(Stored dataset items):
+ + + + +

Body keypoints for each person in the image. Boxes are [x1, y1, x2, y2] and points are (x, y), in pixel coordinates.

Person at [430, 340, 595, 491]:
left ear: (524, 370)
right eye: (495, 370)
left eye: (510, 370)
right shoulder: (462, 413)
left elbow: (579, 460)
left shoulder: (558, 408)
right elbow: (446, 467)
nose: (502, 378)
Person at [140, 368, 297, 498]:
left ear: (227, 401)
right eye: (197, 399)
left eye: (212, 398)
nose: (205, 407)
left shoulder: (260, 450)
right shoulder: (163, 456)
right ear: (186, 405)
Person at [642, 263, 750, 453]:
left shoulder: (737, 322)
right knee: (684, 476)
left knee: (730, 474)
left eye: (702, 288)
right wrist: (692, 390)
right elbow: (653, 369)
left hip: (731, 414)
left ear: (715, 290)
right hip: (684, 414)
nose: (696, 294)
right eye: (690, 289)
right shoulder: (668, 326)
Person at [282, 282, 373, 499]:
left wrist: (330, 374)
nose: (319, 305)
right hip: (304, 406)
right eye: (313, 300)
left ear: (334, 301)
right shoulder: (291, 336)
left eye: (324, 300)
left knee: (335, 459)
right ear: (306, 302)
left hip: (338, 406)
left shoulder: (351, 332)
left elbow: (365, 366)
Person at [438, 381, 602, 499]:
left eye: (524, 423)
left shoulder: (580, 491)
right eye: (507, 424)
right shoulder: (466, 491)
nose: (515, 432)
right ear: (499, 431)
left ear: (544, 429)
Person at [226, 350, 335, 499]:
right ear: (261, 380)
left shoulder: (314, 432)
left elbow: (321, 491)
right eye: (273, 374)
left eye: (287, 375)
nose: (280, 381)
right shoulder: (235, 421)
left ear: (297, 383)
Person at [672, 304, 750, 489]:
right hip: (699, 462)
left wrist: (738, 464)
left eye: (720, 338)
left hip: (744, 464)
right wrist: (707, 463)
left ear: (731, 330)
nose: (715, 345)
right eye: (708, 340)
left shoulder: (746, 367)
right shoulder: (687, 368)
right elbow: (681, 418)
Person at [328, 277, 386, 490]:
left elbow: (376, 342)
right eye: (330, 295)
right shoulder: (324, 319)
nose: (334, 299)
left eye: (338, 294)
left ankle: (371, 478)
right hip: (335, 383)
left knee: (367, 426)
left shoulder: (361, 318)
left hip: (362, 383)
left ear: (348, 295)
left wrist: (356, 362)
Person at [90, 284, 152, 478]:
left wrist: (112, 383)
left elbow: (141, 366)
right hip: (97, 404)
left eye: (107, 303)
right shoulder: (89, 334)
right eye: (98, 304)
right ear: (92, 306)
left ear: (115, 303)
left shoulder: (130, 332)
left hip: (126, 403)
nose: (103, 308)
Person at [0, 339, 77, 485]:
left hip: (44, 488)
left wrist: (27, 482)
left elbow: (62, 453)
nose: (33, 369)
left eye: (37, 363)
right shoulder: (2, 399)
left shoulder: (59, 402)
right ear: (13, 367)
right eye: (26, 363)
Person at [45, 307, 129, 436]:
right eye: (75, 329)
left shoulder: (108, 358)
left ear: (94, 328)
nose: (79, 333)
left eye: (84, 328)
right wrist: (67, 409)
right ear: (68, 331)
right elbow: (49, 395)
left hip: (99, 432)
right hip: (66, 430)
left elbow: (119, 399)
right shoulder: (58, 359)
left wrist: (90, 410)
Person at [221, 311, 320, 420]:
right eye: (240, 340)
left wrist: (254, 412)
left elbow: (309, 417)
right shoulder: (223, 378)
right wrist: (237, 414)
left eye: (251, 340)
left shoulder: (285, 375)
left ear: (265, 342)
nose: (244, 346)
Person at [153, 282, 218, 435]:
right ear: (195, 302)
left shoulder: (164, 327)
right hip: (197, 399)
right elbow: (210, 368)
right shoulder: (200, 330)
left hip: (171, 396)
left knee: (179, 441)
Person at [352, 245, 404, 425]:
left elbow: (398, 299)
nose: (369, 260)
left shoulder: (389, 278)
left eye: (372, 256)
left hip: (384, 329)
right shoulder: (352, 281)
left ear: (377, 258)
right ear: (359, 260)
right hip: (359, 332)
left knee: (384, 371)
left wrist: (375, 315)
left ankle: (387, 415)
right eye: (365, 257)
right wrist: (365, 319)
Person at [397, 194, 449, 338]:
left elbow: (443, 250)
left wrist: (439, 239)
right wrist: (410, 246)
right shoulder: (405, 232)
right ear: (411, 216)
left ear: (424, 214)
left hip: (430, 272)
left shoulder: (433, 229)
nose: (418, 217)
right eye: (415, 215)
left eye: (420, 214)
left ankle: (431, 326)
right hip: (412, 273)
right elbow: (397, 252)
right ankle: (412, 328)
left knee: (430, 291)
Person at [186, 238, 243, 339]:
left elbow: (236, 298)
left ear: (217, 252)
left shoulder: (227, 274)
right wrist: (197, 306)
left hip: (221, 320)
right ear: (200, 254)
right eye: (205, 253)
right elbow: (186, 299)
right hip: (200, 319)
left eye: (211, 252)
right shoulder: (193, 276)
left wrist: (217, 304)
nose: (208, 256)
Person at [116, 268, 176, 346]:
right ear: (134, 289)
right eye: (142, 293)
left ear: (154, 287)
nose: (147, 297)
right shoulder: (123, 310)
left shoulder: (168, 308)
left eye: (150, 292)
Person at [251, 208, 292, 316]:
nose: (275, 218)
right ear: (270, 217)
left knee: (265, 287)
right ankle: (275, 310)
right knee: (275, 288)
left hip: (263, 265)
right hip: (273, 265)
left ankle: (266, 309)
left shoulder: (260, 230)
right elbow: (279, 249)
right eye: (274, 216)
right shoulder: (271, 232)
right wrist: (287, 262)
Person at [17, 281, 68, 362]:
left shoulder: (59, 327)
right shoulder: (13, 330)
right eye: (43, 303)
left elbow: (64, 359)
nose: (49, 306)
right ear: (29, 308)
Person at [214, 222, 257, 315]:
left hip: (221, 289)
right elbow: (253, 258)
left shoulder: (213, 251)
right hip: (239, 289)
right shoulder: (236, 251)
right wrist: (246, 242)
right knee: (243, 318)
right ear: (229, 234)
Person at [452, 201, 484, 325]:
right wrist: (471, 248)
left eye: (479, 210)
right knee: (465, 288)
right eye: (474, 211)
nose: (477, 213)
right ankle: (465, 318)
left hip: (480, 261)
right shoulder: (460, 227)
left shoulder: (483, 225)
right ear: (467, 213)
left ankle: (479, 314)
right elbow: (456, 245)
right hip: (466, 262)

+ + + + +

(Exercise goal): Figure out how many lines in the entries above contain "ankle". Write only that number.

(The completed task): 8